The Industrial Revolution, which straddled the eighteenth and nineteenth centuries, saw a rapid rise in Britain's international trade, with the City at its epicentre. More UK banks were established, which extended their offerings to include all the services we associate with commercial banking today. With the advent of globalisation in the twentieth century, international merchant and investment banks became a familiar sight on the City skyline too. Perhaps the most significant event in the morphing of the City into its current incarnation was the sudden deregulation of financial markets by prime minister Margaret Thatcher in 1986 (known as the "Big Bang"), which helped British banks compete on the global stage, but which almost certainly facilitated the events which led to the financial turmoil the nation faces today.

While the City's commercial significance has ballooned, its population has fallen drastically over the past 200 years.

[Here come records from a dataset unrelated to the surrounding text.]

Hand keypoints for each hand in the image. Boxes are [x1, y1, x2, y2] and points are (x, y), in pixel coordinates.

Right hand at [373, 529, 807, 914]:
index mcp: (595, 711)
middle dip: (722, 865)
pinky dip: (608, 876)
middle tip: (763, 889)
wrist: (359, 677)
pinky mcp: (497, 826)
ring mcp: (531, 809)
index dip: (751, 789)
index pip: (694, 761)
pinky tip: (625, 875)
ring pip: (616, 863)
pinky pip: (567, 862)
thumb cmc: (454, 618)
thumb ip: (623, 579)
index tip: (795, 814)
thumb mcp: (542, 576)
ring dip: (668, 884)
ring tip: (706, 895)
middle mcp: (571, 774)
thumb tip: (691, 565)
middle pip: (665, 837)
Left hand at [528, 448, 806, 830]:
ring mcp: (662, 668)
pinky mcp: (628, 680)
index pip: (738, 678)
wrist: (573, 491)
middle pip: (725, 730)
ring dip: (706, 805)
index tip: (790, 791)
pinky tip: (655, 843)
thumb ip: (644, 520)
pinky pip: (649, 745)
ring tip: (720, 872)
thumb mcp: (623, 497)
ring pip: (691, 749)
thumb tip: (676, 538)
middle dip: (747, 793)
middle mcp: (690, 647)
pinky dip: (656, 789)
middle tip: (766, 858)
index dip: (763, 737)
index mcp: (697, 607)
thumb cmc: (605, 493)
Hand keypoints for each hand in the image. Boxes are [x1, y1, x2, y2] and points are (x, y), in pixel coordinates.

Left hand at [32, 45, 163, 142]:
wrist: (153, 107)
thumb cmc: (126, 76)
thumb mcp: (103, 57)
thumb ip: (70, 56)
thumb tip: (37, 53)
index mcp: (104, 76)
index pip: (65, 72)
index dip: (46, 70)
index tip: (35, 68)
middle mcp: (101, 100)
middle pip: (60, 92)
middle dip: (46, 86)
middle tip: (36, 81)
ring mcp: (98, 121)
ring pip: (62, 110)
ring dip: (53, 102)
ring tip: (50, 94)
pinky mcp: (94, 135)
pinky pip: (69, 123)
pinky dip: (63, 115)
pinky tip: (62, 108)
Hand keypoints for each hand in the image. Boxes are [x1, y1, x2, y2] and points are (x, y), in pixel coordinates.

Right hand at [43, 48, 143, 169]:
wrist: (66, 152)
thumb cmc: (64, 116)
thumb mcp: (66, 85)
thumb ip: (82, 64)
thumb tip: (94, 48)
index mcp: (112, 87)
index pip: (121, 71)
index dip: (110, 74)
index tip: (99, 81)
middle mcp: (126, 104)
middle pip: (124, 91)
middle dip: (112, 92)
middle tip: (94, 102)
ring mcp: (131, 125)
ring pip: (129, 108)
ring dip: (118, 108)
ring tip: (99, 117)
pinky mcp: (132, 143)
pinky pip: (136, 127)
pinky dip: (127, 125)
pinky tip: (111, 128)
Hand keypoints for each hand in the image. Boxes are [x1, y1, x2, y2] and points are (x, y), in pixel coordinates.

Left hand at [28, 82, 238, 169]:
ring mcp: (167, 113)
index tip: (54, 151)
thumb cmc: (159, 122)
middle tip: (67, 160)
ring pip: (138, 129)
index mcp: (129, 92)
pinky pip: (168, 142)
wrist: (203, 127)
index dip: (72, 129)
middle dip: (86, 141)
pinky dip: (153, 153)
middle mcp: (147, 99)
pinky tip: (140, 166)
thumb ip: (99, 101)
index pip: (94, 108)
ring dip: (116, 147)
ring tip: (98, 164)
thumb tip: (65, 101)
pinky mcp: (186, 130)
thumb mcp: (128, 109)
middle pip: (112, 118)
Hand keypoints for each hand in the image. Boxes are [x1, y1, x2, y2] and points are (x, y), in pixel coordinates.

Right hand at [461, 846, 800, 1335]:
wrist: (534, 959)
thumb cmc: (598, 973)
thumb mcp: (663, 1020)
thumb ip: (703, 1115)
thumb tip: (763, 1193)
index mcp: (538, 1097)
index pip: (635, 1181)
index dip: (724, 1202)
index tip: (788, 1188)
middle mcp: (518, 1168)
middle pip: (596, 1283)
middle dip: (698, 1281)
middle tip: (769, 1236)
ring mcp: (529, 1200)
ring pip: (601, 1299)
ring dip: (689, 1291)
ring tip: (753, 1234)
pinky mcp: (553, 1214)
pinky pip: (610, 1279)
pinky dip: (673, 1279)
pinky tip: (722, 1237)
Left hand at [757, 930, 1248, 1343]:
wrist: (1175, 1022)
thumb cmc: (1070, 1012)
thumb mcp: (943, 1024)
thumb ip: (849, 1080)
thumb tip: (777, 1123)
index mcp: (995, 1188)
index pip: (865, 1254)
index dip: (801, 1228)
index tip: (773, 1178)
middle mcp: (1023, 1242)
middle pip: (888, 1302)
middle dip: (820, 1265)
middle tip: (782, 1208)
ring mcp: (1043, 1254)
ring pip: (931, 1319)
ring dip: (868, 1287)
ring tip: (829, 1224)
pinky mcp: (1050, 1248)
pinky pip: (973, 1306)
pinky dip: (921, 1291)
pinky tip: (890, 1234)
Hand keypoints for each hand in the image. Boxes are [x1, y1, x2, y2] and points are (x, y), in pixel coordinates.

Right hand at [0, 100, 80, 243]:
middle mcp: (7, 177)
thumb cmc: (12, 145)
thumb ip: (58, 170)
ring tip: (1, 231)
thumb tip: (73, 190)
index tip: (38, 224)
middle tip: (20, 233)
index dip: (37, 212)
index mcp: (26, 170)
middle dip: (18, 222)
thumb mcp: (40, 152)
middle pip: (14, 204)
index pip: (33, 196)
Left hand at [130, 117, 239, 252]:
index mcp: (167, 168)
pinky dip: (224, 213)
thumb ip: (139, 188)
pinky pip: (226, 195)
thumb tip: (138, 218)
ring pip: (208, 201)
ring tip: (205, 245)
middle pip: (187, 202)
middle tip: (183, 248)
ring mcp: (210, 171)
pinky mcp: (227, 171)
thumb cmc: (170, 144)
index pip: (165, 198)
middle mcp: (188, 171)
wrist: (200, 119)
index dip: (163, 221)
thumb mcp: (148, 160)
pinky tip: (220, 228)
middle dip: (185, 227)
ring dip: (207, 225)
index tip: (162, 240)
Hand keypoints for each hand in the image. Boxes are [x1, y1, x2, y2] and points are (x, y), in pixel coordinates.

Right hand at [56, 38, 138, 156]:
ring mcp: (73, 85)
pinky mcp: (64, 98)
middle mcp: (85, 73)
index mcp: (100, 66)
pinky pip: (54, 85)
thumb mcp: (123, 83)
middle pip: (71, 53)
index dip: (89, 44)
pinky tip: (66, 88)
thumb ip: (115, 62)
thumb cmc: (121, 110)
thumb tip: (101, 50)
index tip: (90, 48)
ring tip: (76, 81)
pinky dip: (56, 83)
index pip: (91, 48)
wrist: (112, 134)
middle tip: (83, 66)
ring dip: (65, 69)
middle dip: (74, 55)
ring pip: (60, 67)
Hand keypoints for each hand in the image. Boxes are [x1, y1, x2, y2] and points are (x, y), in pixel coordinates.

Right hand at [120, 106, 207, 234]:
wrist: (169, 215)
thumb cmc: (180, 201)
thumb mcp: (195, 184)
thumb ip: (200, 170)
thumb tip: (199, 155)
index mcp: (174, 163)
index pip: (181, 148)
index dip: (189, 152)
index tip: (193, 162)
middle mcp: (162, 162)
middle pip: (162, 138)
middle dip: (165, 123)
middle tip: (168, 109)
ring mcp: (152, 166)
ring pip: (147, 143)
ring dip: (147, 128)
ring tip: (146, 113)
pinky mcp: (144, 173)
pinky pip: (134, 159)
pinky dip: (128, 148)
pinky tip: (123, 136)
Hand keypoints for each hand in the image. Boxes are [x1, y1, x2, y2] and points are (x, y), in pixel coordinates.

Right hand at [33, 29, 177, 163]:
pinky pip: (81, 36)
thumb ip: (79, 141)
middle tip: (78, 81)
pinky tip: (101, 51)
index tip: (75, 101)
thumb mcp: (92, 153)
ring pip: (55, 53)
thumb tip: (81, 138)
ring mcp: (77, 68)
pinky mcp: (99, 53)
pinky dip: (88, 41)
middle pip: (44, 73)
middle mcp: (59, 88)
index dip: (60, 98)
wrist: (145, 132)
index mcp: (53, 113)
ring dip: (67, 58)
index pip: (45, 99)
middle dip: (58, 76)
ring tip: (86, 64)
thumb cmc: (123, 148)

Residents have moved to the suburbs and most of the houses in the Square Mile have been razed to create office space. Several attempts have been made to integrate the City administratively into Greater London, all unsuccessful.

Today, the City of London is the second smallest city in population terms in the UK, but probably the most powerful. Every part of our lives is affected by what happens within its boundaries, and in our next issue, we'll be looking at the people and organisations that allow it to function.